The Ukraine crisis and European memory politics of the Second World War

Pages 465-479 | Published online: 24 Nov 2016
 

ABSTRACT

In Europe, commemorations of the seventieth anniversary of the end of the Second World War have reiterated the existence of different national narratives of the historical event. These narratives can be grouped into four distinct memory discourses. Each discourse is dominant in a particular European country or region: Russia, post-communist East-Central Europe, Germany and the Western European countries that fought against the Third Reich. On 8–9 May 2015, the four narratives found expression in distinct European commemorative locations: Moscow, Gdansk, Berlin and London/Paris. The paper argues that, while the four narratives have existed for several decades, the Russian narrative has recently been reformulated with a more nationalistic rhetoric and used as a conceptual framework to explain and interpret the crisis in Ukraine. Simultaneously, East-Central European narratives have been radicalised too, while nationalist discourses and highly controversial historical figures have been subsumed in a new post-Maidan official narrative in Ukraine. This further politicised the memory of the Second World War, leading to dissonance between the Russian and the German and Western European narratives and, most notably, to a radical discursive clash between the Russian and the East-Central European memory discourses.

Disclosure statement

No potential conflict of interest was reported by the authors.

Notes

1 Following the classification adopted by Jarausch (Citation2010, pp. 310–311), in this article, East-Central Europe includes EU member states that were located in the Soviet sphere of influence during the Cold War (Poland, Czech Republic, Slovakia, Hungary, Romania and Bulgaria) or were part of the Soviet Union (Lithuania, Latvia and Estonia).

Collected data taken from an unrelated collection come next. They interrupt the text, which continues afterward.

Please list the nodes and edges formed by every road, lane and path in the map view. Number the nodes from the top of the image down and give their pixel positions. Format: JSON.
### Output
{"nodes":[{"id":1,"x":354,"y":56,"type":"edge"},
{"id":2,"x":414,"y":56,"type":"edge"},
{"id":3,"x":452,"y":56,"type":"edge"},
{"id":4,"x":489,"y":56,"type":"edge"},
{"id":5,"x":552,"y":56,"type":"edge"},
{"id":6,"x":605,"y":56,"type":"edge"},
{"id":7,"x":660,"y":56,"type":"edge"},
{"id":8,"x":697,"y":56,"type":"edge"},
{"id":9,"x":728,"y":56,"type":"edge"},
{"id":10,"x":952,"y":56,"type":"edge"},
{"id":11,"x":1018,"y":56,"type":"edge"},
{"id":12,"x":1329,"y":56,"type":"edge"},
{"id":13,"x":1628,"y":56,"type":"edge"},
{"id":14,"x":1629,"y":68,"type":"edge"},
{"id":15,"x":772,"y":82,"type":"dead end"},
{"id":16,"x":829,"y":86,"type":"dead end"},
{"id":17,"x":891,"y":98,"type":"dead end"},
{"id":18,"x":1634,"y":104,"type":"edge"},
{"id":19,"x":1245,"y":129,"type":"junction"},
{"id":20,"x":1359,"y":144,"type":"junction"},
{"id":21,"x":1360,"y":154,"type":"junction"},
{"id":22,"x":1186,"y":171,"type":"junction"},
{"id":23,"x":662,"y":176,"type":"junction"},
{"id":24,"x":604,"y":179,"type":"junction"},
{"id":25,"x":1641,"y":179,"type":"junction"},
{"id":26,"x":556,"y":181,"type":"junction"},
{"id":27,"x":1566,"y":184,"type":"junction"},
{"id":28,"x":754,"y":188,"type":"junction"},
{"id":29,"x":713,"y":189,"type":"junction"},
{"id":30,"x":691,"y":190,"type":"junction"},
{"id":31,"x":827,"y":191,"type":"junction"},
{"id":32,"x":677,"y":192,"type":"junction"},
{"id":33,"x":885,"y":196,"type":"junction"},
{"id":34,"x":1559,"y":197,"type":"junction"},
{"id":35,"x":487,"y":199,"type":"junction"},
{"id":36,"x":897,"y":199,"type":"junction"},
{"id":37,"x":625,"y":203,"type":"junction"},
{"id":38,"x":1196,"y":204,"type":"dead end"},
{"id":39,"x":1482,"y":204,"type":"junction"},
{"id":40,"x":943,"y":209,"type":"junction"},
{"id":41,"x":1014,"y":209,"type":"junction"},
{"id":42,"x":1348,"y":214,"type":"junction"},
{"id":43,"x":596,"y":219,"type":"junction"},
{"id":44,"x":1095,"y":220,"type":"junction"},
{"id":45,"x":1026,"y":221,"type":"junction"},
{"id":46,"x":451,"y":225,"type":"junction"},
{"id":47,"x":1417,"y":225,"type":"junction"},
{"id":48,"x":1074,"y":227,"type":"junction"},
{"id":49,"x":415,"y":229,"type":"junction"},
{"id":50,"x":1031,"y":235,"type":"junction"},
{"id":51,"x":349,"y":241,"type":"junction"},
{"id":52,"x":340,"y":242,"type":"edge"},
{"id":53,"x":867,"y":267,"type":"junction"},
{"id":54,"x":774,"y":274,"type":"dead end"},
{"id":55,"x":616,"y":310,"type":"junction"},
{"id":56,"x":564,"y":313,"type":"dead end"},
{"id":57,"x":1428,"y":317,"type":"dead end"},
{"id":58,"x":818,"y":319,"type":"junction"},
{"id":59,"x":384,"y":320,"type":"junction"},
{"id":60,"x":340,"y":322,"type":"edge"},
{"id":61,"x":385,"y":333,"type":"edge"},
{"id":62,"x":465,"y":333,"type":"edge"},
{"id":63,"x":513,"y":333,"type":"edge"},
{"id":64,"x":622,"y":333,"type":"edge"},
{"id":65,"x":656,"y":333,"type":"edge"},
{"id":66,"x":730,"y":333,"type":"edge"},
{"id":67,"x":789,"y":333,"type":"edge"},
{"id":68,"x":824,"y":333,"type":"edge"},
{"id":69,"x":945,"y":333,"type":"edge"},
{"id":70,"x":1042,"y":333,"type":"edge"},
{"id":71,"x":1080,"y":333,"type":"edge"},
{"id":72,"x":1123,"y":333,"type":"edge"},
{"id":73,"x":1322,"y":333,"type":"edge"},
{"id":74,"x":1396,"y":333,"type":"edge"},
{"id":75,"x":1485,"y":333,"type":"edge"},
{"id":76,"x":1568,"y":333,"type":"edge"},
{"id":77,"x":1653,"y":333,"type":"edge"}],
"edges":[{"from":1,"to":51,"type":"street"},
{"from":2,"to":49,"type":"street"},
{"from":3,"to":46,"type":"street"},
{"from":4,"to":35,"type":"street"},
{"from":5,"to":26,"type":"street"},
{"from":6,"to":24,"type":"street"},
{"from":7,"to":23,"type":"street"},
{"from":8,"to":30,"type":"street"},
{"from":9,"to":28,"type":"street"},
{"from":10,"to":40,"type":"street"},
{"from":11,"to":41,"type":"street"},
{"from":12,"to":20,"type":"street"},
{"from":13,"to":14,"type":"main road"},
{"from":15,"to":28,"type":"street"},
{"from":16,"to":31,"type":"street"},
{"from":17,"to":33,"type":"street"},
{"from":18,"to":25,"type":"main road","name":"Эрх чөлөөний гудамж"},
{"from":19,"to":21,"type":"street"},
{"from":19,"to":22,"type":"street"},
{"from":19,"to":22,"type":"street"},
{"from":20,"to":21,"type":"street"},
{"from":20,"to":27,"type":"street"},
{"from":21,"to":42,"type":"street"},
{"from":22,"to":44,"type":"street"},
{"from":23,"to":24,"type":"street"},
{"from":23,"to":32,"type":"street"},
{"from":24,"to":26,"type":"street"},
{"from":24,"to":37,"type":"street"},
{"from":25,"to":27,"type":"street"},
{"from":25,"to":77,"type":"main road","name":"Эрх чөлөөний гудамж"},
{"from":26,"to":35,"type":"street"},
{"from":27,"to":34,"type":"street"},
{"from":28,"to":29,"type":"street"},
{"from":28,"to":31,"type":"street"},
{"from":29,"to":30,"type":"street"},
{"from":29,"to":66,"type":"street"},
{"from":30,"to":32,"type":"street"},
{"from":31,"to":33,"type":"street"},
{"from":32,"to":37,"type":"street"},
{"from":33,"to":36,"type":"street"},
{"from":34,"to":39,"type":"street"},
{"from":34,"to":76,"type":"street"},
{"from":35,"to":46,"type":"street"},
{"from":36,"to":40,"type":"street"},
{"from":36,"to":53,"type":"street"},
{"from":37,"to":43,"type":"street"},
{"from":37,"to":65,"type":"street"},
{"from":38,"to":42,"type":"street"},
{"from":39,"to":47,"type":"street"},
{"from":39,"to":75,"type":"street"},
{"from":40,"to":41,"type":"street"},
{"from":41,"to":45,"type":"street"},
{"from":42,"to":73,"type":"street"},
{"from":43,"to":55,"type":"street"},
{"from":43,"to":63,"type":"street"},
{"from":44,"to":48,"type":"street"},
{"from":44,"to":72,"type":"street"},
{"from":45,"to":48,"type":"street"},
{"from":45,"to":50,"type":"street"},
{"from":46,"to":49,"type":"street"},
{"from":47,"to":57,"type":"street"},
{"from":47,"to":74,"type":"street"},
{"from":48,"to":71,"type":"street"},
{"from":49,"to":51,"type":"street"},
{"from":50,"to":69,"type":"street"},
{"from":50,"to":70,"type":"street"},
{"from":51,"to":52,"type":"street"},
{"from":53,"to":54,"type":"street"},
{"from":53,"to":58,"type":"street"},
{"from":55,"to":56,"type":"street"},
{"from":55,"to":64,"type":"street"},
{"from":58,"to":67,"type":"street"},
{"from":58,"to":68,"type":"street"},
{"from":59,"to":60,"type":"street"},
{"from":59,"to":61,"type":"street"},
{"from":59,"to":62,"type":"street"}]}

2 The Russian narrative calls the Soviet war against Nazi Germany from 1941 to 1945 ‘the Great Patriotic War’.

3 These attempts include the resolution of the European Parliament (Citation2009), ‘European Conscience and Totalitarianism’, and the resolution of the Parliamentary Assembly of the Organization for Security and Co-operation in Europe (Citation2009), ‘Divided Europe Reunited: Promoting Human Rights and Civil Liberties in the OSCE Region in the 21st Century’.